- What you need to do
Carry on the essay about the hidden costs of health insurance, starting right after its last sentence.

- Text under study
This article is about hidden "other" costs of Health Insurance.
My father was a farm laborer and we were poor, --poor enough that I didn't go to a real barber until I was twenty one. For our formative years, Pop was the Barber, and Mom was the Nurse. Mom didn't know much about teeth, so I saw a dentist for the first time after landing a teaching job when I was thirty-five years old. My teaching job came with great pay and "full benefits". I soon discovered a hidden cost to the "almost free" medical care.
Impacted wisdom teeth are painful, and I had been suffering for several years before that first teaching job. Imagine my relief, and the dentist's glee, when we met for the first time. With his skills and my dental insurance, he saw only one problem. My insurance would not be effective until I had been with the Lodi School district for a full school year. "No problem, we will do the work, and bill the insurance when it is available". I was leery, but also in pain. My dentist did excellent work, and there was only one glitch-- his secretary was off by one week when she backdated the bill. None of the dental work was covered by insurance. She made a mistake, but my dental insurance would pay nothing; the dentist and I split the bill. It took me four years to pay off the bill.
That was not the biggest, hidden cost to my Medical Health Insurance though. Because of my Blue Cross insurance, I had access to the best medicine that America had to offer.
I was a pack a-day smoker, had an elevated (but not high) blood pressure, 20#'s overweight and lived the "stressful" life of a teacher. In a normal doctor visit, I mentioned some minor discomfort that triggered a referral to a Cardiologist. that was in his medical group. The cardiologist ordered a CAT scan to see how the old ticker was doing. My world fell apart........ with their new machines, they could show me the cost of all that pizza, all those cigarettes, all that late night parting in college showed up in my veins, and they ordered that I be transported by ambulance-- they would not let me drive-- thirty miles away to Sacramento. I was to undergo emergency angioplasty that same day.
The cardiologist said I was a walking time bomb, and he insisted that I do no more walking until he operated on me. I needed time to think..... from his VCR's, and consultations, I knew it was major medical, and I would have to be aware that many, many things could go wrong. But, I had no choice.

Text extracted from each page:
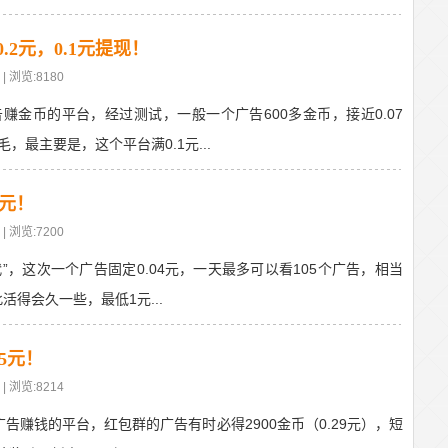
.2元，0.1元提现！
| 浏览:8180
赚金币的平台，经过测试，一般一个广告600多金币，接近0.07
最主要是，这个平台满0.1元...
2元！
| 浏览:7200
代”，这次一个广告固定0.04元，一天最多可以看105个广告，相当
活得会久一些，最低1元...
5元！
| 浏览:8214
告赚钱的平台，红包群的广告有时必得2900金币（0.29元），短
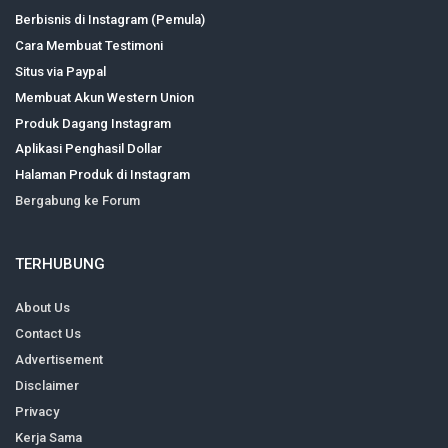
Berbisnis di Instagram (Pemula)
Cara Membuat Testimoni
Situs via Paypal
Membuat Akun Western Union
Produk Dagang Instagram
Aplikasi Penghasil Dollar
Halaman Produk di Instagram
Bergabung ke Forum
TERHUBUNG
About Us
Contact Us
Advertisement
Disclaimer
Privacy
Kerja Sama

- Exercise answer
Fortunately, as it worked out, bad-luck gave me a choice. That emergency angioplasty was scheduled in 1976, just as California passed it's well known Proposition 13, which cost me my tenured teaching job--and ended my health insurance. My cardiologist said "be careful", and gave me a small bottle of nitroglycerin which I was to have on my body 24 hours per day until I found another job with insurance. The Doc said I should not daly, my life was in extreme danger. Boy, you talk about adding to my stress level!
I went to prison right after that. As it turned out, California State Prison wasn't such a bad place to be. The pay was great, the best teaching job I ever had, and once again I had full medical and dental coverage.
My coverage at the Prison was supplied by Kaiser Permanente. I cannot say enough good things about Kaiser Permanente. Kaiser's approach is based on keeping their costs down, by keeping me healthy. A simple approach and it works for them, and for me.
I told my Kaiser Doctor's that I needed angioplasty, and they ran me through the works trying to find out where to start cutting. They never found a vein that needed reaming out. I never needed the angioplasty in the first place.
Thirty years later, I still have high blood pressure, and I take Verapamil to keep it under control. Big Pharma brought us the wonders of Verapamil, and I suppose I should be forever grateful-- but let me take another bite out of that hand that feeds us. Verapamil costs several hundred dollars (per month) at a local pharmacy. As a Kaiser member, I only have a $5 co-pay. As a retiree, we do a little traveling, and a while back we happened to be in a pharmacy in Costa Rico. I had a great discussion with the pharmacists about their evil "socialized" medicine. I questioned what would happen if I lost my pills while visiting in their country--could I buy enough pills to get me home? The pharmacist did not believe that we would require a prescription for Verapamil "It can't be addictive!". She handed me a small envelope of Verapamil, and said it cost twenty five cents. If I wanted a months supply of generic, it would be only pennies.
I have been covered by Kaiser Permanente for over 30 years now, added more than 30 pounds to the scale--and no sign of ugly veins yet!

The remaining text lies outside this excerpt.